Guinness Cake is super popular in Ireland because Ireland's favorite drink happens to be...yep- Guinness. A Guinness cake is really easy to make and will last a week or so as long as you keep it covered. So, if today is the only day you've got some extra time and you trust you've got enough willpower to not dive into the cake before St. Patrick's Day, you could make it today and save it for next week.

If you don't have Guinness, any other stout or porter will work. If you're not crazy about putting alcohol into you food, you can substitute the Guinness with anything liquid you like, but I recommend non-alcoholic malt beer.

Ingredients

  • 1 cup Guinness
  • ½ cup butter
  • 2 cups sugar
  • ¾ cup baking cocoa
  • 2 beaten eggs
  • 2/3 cup sour cream
  • 3 teaspoons vanilla extract
  • 1 cup confectioner’s sugar
  • 8 oz cream cheese
  • ½ cup heavy whipping cream

Directions:

  • Grease a 9 inch *springform pan and line the bottom with parchment paper.
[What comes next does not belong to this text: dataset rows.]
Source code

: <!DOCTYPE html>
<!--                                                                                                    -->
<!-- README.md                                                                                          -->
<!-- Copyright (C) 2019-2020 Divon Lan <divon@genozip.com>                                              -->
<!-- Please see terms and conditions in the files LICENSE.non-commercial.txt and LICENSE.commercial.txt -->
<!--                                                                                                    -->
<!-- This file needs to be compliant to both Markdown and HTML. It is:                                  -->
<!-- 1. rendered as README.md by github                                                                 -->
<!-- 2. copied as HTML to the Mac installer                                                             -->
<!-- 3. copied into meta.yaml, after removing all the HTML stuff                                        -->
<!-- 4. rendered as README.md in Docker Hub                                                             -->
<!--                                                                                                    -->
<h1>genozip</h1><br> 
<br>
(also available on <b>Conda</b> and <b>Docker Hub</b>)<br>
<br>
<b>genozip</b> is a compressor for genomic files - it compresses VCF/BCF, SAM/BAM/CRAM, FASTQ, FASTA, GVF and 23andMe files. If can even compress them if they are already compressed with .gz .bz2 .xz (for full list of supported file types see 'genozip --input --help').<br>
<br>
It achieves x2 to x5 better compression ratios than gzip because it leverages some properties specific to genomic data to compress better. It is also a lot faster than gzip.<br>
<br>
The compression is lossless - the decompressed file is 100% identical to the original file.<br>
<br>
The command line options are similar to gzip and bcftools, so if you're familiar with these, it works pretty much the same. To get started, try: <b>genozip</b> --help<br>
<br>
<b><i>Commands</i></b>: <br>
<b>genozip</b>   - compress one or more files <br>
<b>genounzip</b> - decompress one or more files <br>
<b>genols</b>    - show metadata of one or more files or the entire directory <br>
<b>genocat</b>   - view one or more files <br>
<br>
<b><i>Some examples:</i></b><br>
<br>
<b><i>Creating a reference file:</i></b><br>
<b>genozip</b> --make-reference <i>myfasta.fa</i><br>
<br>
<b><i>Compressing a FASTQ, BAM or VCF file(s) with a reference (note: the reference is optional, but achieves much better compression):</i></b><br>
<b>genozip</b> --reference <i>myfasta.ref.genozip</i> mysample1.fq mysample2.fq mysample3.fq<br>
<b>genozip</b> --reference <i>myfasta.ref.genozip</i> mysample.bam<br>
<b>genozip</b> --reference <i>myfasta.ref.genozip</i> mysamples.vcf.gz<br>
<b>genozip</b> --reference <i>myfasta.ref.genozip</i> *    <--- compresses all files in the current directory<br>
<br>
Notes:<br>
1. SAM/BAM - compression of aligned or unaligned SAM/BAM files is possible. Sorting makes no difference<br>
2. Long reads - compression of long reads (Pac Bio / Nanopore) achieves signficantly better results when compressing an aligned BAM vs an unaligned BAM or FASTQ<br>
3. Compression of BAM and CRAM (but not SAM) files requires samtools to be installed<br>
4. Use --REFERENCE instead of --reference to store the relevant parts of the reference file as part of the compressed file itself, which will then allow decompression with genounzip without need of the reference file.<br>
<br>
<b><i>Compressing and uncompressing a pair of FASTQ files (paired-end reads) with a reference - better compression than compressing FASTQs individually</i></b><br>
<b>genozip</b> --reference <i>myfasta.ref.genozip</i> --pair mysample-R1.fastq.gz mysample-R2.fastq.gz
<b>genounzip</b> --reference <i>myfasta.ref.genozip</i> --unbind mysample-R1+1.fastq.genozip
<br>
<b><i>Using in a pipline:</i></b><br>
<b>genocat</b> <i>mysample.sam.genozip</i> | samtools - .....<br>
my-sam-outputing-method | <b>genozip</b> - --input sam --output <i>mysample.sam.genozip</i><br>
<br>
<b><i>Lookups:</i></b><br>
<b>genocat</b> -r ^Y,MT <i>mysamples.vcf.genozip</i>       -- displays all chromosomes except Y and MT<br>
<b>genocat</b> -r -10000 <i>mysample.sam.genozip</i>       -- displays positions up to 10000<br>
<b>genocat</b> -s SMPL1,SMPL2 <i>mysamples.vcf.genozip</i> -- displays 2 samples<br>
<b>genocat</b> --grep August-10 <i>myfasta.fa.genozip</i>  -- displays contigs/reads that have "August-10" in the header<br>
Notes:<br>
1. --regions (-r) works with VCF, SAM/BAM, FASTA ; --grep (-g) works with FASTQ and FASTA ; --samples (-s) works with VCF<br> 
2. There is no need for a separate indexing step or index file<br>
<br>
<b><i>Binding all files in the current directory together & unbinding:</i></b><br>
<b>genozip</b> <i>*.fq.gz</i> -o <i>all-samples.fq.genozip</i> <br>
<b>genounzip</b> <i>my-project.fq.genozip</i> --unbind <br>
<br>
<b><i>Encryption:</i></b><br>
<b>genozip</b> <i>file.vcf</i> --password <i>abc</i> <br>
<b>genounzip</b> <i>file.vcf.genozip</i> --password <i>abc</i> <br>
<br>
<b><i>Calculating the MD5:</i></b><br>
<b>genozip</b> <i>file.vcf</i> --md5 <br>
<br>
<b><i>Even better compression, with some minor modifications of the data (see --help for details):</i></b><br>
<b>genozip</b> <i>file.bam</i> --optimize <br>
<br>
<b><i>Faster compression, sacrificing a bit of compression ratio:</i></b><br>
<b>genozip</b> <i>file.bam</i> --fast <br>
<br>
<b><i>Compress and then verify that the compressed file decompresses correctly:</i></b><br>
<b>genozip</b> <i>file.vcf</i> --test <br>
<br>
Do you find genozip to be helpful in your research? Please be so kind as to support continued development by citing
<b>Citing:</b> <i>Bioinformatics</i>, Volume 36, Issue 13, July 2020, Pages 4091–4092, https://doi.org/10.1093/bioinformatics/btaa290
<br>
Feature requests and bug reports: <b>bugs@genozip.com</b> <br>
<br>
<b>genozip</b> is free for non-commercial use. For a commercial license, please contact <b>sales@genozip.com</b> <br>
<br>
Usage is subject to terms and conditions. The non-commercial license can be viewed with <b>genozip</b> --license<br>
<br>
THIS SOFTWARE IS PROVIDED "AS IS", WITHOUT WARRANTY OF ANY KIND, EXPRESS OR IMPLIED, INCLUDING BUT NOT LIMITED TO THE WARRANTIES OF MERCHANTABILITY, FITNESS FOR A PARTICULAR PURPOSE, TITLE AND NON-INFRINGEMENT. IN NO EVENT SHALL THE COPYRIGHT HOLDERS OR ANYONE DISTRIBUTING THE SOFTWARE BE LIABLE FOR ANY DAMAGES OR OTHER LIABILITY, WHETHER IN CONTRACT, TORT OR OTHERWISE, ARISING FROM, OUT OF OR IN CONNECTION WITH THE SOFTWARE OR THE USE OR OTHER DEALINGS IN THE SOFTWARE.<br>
In a small saucepan, heat 1 cup Guinness and ½ cup butter until butter is melted.
  • Remove from heat and whisk in 2 cups of sugar and ¾ cup baking cocoa until blended. Add in 2 beaten eggs, ⅔ cup sour cream, and 3 teaspoons of vanilla extract.
  • Combine 2 cups of all-purpose baking flour and 1 teaspoon baking soda.
  • Whisk this into the beer mixture until smooth and pour the batter into the pan.
  • Bake at 350 for 45-50 minutes and cool on a wire rack. In a large bowl, beat 8 ounces of softened cream cheese until fluffy.
  • Add 1 cup of confectioner’s sugar and ½ cup of heavy whipping cream and beat until smooth. Place the cake on a platter or cake stand and ice the top of the cake.

*A springform pan is a two-piece pan that not only has sides that can be removed but the bottom comes out too. There is a round base and an interlocking band, usually 2 to 3 inches high, that forms the sides, opening and closing with the flick of a latch. The pan pieces are assembled for baking, and then, once the contents have cooked and cooled, the band is opened and removed.